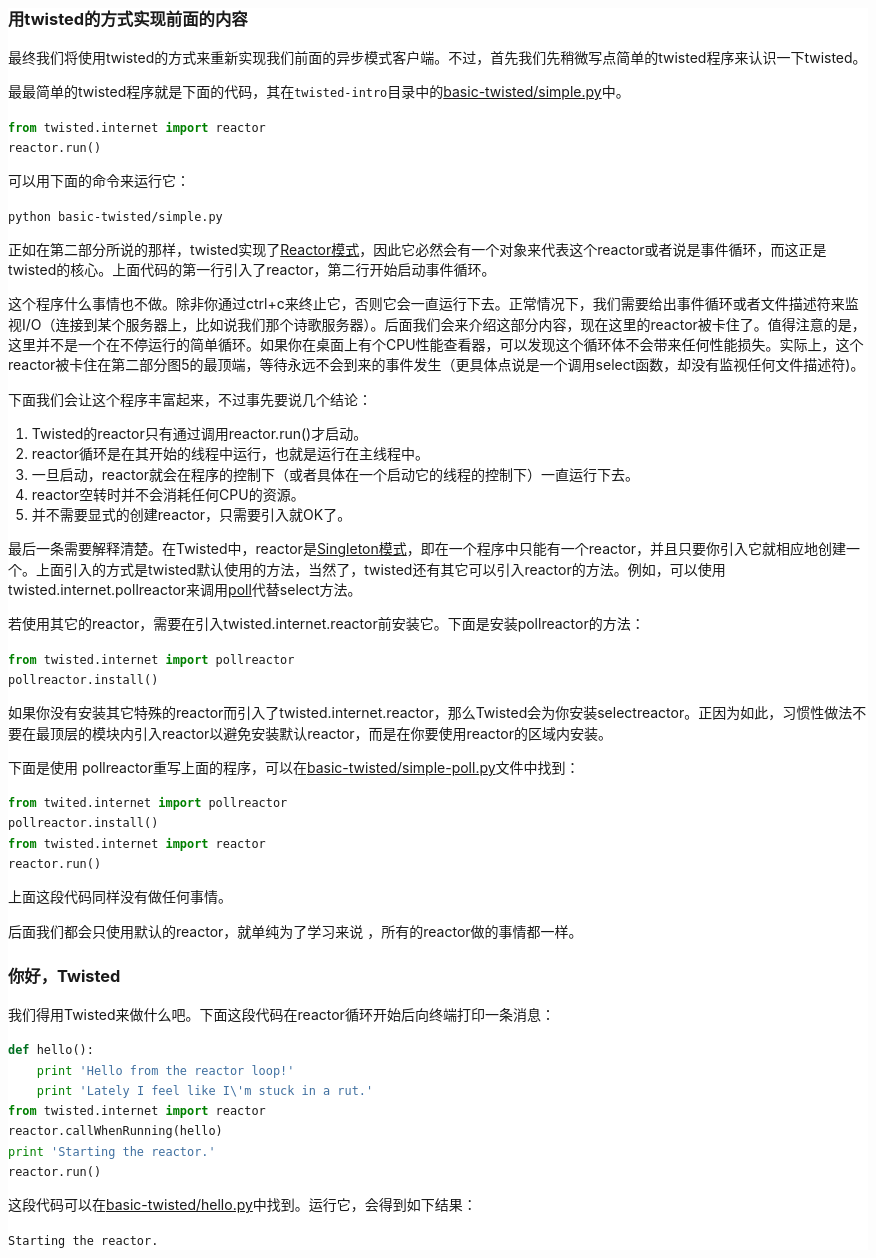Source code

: ### 用twisted的方式实现前面的内容

最终我们将使用twisted的方式来重新实现我们前面的异步模式客户端。不过，首先我们先稍微写点简单的twisted程序来认识一下twisted。

最最简单的twisted程序就是下面的代码，其在`twisted-intro`目录中的[basic-twisted/simple.py](http://github.com/jdavisp3/twisted-intro/blob/master/basic-twisted/simple.py)中。
```python
from twisted.internet import reactor
reactor.run()
```
可以用下面的命令来运行它：
```
python basic-twisted/simple.py
```
正如在第二部分所说的那样，twisted实现了[Reactor模式](http://en.wikipedia.org/wiki/Reactor_pattern)，因此它必然会有一个对象来代表这个reactor或者说是事件循环，而这正是twisted的核心。上面代码的第一行引入了reactor，第二行开始启动事件循环。

这个程序什么事情也不做。除非你通过ctrl+c来终止它，否则它会一直运行下去。正常情况下，我们需要给出事件循环或者文件描述符来监视I/O（连接到某个服务器上，比如说我们那个诗歌服务器）。后面我们会来介绍这部分内容，现在这里的reactor被卡住了。值得注意的是，这里并不是一个在不停运行的简单循环。如果你在桌面上有个CPU性能查看器，可以发现这个循环体不会带来任何性能损失。实际上，这个reactor被卡住在第二部分图5的最顶端，等待永远不会到来的事件发生（更具体点说是一个调用select函数，却没有监视任何文件描述符)。

下面我们会让这个程序丰富起来，不过事先要说几个结论：

1. Twisted的reactor只有通过调用reactor.run()才启动。
2. reactor循环是在其开始的线程中运行，也就是运行在主线程中。
3. 一旦启动，reactor就会在程序的控制下（或者具体在一个启动它的线程的控制下）一直运行下去。
4. reactor空转时并不会消耗任何CPU的资源。
5. 并不需要显式的创建reactor，只需要引入就OK了。

最后一条需要解释清楚。在Twisted中，reactor是[Singleton模式](http://en.wikipedia.org/wiki/Singleton_pattern)，即在一个程序中只能有一个reactor，并且只要你引入它就相应地创建一个。上面引入的方式是twisted默认使用的方法，当然了，twisted还有其它可以引入reactor的方法。例如，可以使用twisted.internet.pollreactor来调用[poll](http://www.makelinux.net/ldd3/chp-6-sect-3.shtml)代替select方法。

若使用其它的reactor，需要在引入twisted.internet.reactor前安装它。下面是安装pollreactor的方法：
```python
from twisted.internet import pollreactor
pollreactor.install()
```
如果你没有安装其它特殊的reactor而引入了twisted.internet.reactor，那么Twisted会为你安装selectreactor。正因为如此，习惯性做法不要在最顶层的模块内引入reactor以避免安装默认reactor，而是在你要使用reactor的区域内安装。

下面是使用 pollreactor重写上面的程序，可以在[basic-twisted/simple-poll.py](http://github.com/jdavisp3/twisted-intro/blob/master/basic-twisted/simple-poll.py)文件中找到：
```python
from twited.internet import pollreactor
pollreactor.install()
from twisted.internet import reactor
reactor.run()
```
上面这段代码同样没有做任何事情。

后面我们都会只使用默认的reactor，就单纯为了学习来说 ，所有的reactor做的事情都一样。

### 你好，Twisted

我们得用Twisted来做什么吧。下面这段代码在reactor循环开始后向终端打印一条消息：
```python
def hello():
    print 'Hello from the reactor loop!'
    print 'Lately I feel like I\'m stuck in a rut.'
from twisted.internet import reactor 
reactor.callWhenRunning(hello)
print 'Starting the reactor.'
reactor.run()
```
这段代码可以在[basic-twisted/hello.py](http://github.com/jdavisp3/twisted-intro/blob/master/basic-twisted/hello.py)中找到。运行它，会得到如下结果：
```
Starting the reactor. 
```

====

→ Task requirements:
Find the line with "下面我们会让这个程序丰富起来，不过事先要说几个结论：" in the entries above. Retype it and each line after it, exactly, through the line with "最后一条需要解释清楚。在Tw", and stop there.

→ Answer for this exercise:
下面我们会让这个程序丰富起来，不过事先要说几个结论：

1. Twisted的reactor只有通过调用reactor.run()才启动。
2. reactor循环是在其开始的线程中运行，也就是运行在主线程中。
3. 一旦启动，reactor就会在程序的控制下（或者具体在一个启动它的线程的控制下）一直运行下去。
4. reactor空转时并不会消耗任何CPU的资源。
5. 并不需要显式的创建reactor，只需要引入就OK了。

最后一条需要解释清楚。在Twisted中，reactor是[Singleton模式](http://en.wikipedia.org/wiki/Singleton_pattern)，即在一个程序中只能有一个reactor，并且只要你引入它就相应地创建一个。上面引入的方式是twisted默认使用的方法，当然了，twisted还有其它可以引入reactor的方法。例如，可以使用twisted.internet.pollreactor来调用[poll](http://www.makelinux.net/ldd3/chp-6-sect-3.shtml)代替select方法。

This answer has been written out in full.